─── ПРИВЕДЁННЫЙ ТЕКСТ ───
За похищение казенных денег полагалась смертная казнь. Так, в 1776 г. были к ней приговорены подпоручик Марков и капитан Перфильев, бывшие при приеме провианта, за похищение казенных денег. Императрица помиловала виновных и приказала, лишив чинов и дворянства, сослать в Сибирь.
В 1779 г. советник казначейской экспедиции в Адмиралтейств-коллегии, Апрелев, открылся в употреблении казенных денег на свои нужды, в раздаче денег в долг частным людям и в не записке принятых денег на приход. Коллегия приговорила Апрелева повесить, но императрица помиловала Апрелева и приказала его, также лишив чинов и дворянства, сослать в Сибирь.
Глава XXI
Судебные дела. – Пожар на фрегате «Мария». – Дело кап. – бриг. Палибина и к. 1-го р. Мекензи. – Хозяйственные дела. – Заготовка леса для кораблестроения. – Составленные Адмиралтейств– и Коммерц-коллегиями временные правила лесного торга мачтовыми деревьями и дубом. – Парусная фабрика. – Устройство на судах кают-компаний. – Устройство судовых лазаретов.
─── ВЫДЕРЖКИ ИЗ ЗАПИСЕЙ ───
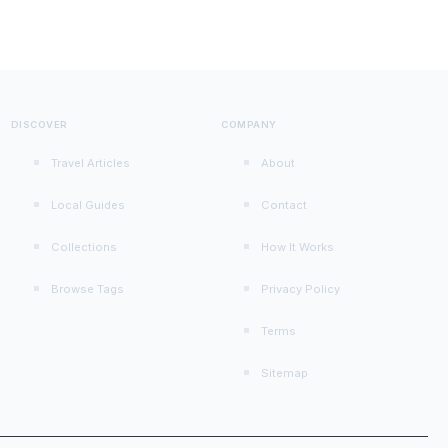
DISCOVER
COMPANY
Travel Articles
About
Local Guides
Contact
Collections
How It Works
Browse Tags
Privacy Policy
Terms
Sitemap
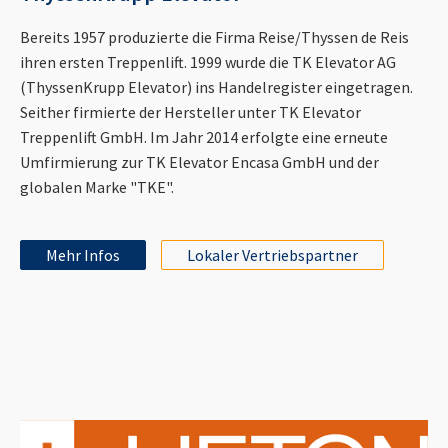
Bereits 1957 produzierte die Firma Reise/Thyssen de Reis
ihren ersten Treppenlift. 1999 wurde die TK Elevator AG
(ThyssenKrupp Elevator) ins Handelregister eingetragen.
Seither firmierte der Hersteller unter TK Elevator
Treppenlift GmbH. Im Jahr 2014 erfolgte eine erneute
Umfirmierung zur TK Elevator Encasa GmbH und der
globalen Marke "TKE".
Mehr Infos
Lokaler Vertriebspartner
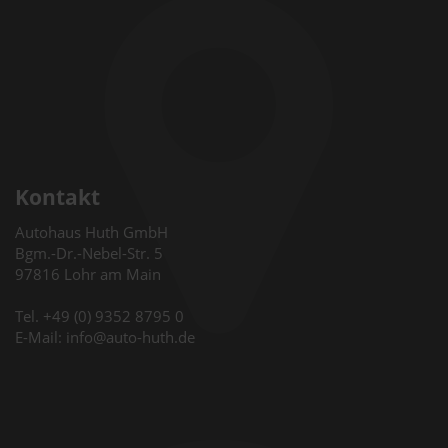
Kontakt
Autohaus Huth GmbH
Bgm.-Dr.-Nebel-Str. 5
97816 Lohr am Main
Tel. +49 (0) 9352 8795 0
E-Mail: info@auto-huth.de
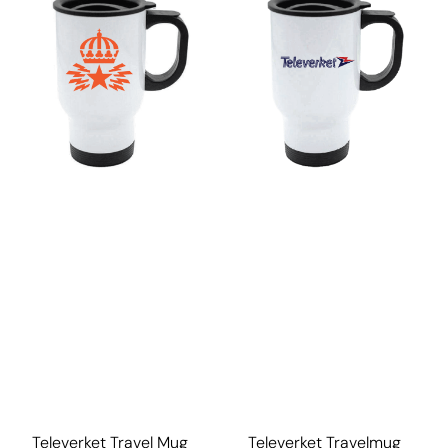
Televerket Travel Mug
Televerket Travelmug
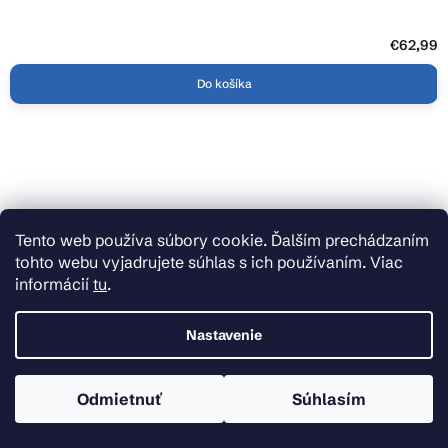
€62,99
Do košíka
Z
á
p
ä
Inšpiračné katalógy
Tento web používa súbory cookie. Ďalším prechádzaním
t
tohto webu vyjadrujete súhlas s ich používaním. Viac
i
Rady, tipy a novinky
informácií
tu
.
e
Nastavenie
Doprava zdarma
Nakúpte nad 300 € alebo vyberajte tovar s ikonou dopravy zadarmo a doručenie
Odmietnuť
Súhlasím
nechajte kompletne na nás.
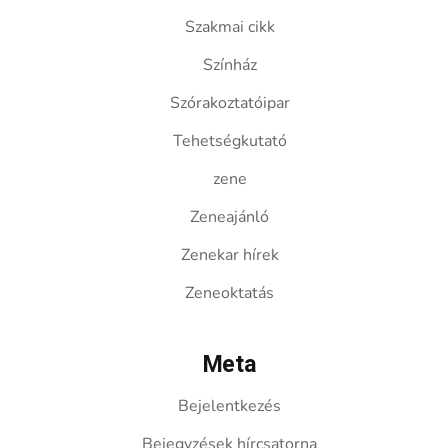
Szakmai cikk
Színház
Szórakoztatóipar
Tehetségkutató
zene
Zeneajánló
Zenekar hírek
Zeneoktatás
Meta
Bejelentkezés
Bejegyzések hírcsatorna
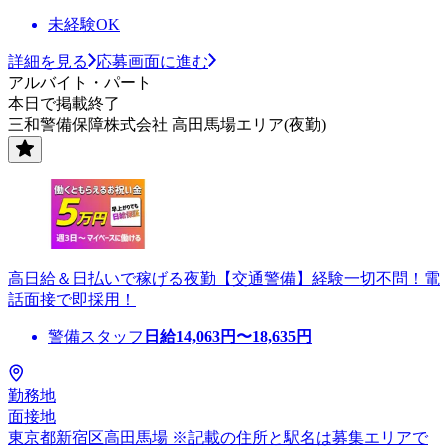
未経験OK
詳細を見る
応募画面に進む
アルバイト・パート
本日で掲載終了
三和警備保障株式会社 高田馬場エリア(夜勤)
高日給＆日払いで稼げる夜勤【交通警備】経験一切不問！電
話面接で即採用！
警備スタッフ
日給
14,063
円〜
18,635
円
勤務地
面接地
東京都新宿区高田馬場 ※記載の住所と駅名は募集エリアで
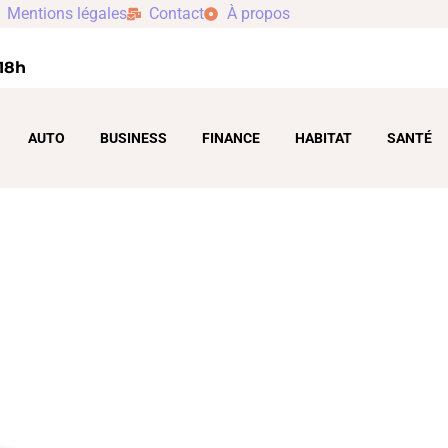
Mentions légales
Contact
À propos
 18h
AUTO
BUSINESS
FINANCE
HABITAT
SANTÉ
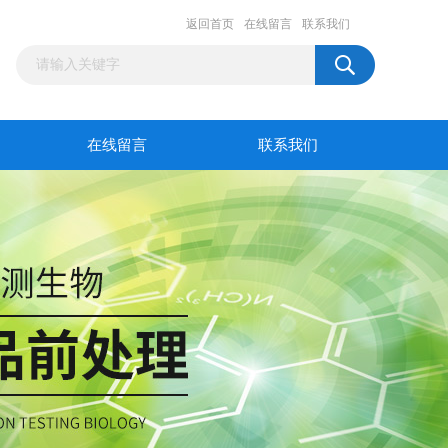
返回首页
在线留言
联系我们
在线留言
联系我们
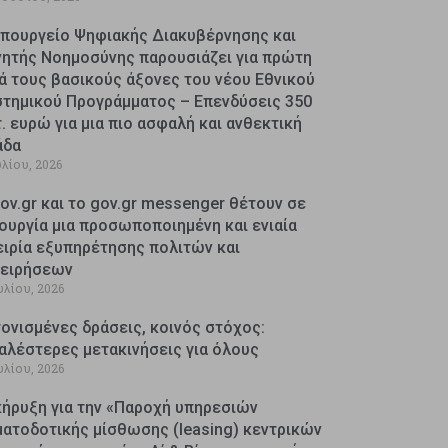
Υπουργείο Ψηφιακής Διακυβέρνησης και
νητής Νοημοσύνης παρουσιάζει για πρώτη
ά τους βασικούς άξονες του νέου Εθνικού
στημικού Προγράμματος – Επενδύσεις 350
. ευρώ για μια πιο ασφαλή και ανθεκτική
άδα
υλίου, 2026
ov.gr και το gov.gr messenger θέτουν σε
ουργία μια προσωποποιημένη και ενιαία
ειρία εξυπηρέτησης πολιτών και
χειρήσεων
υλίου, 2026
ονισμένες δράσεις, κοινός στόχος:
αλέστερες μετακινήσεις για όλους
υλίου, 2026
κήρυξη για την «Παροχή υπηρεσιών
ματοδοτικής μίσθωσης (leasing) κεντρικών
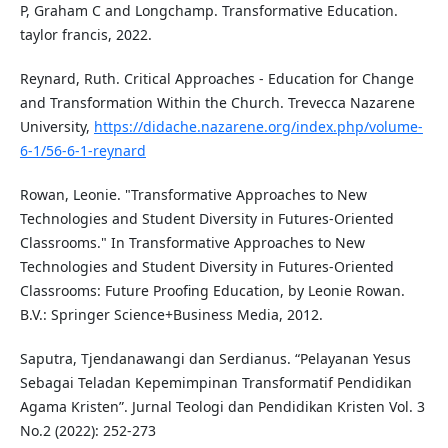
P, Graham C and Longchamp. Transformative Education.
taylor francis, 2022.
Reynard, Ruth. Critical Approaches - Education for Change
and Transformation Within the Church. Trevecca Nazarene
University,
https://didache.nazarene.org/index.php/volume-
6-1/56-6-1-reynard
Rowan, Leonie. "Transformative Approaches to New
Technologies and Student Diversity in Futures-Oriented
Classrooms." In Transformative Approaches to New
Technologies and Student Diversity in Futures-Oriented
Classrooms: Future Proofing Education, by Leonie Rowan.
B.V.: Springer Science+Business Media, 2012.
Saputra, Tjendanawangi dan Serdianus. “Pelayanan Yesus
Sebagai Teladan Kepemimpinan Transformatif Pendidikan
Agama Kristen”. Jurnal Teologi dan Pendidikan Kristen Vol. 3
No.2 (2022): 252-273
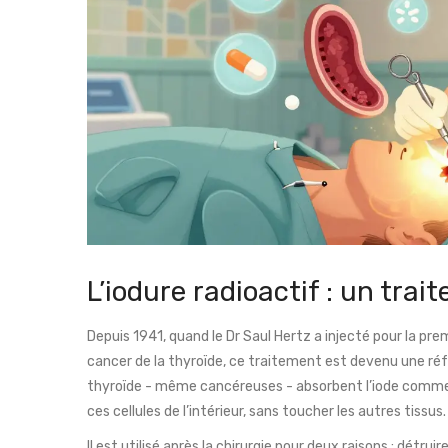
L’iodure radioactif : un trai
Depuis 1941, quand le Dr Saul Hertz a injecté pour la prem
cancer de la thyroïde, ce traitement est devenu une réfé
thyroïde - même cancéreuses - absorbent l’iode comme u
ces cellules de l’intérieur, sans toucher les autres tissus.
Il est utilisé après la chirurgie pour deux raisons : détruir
───
**УСЛОВИЕ ЗАДАЧИ:** Подхватите текст о наказаниях за растрату казенных денег во флоте и продолжите его сразу после перечня тем главы XXI.

**ОТВЕТ НА ЗАДАНИЕ:**
В 1781 г. разбиралось дело о пожаре на фрегате «Mapия». Было и раньше несколько случаев пожара на русских судах. Так, в 1764 г. сгорели в Ревельской гавани корабли «Петр» и «Александр Невский»; в 1779 г. в Черном море фрегат «Третий», а в Ревельской гавани корабль «Всеволод». Когда в 1781 г. случился пожар на фр. «Мария», стоявшем в Кронштадтской гавани, вскоре потушенный, тем не менее на него обратили внимание, стали подозревать поджог и возникло следственное дело, в направлении которого принимала участие Екатерина II.
22 апреля 1781 г. она писала С.К. Грейгу, бывшему главным командиром Кронштадтского порта, чтобы он объявил всем находившимся на фрегате ее волю: служащие на фрегате должны открыть виновника пожара в продолжение назначенного времени; если же в этот промежуток времени виновный не будет найден, то Грейг должен был в таком случае (т. е. когда служащие на фрегате не выдадут из своей среды предполагавшегося виновника пожара), отдать всех под суд за оплошность и неисполнение обязанностей.
Вместе с тем Екатерина II поручила Грейгу о всем касающемся пожара на фрегате извещать ее непосредственно, кроме тех донесений в Коллегию, которые должен был посылать Грейг. Донесения эти конечно доходили бы до императрицы, но значительно позже. Отдавая такое приказание, она, очевидно, очень интересовалась открыть виновника пожара на фрегате, так как во всех предыдущих случаях пожаров на кораблях точная причина пожаров не была установлена.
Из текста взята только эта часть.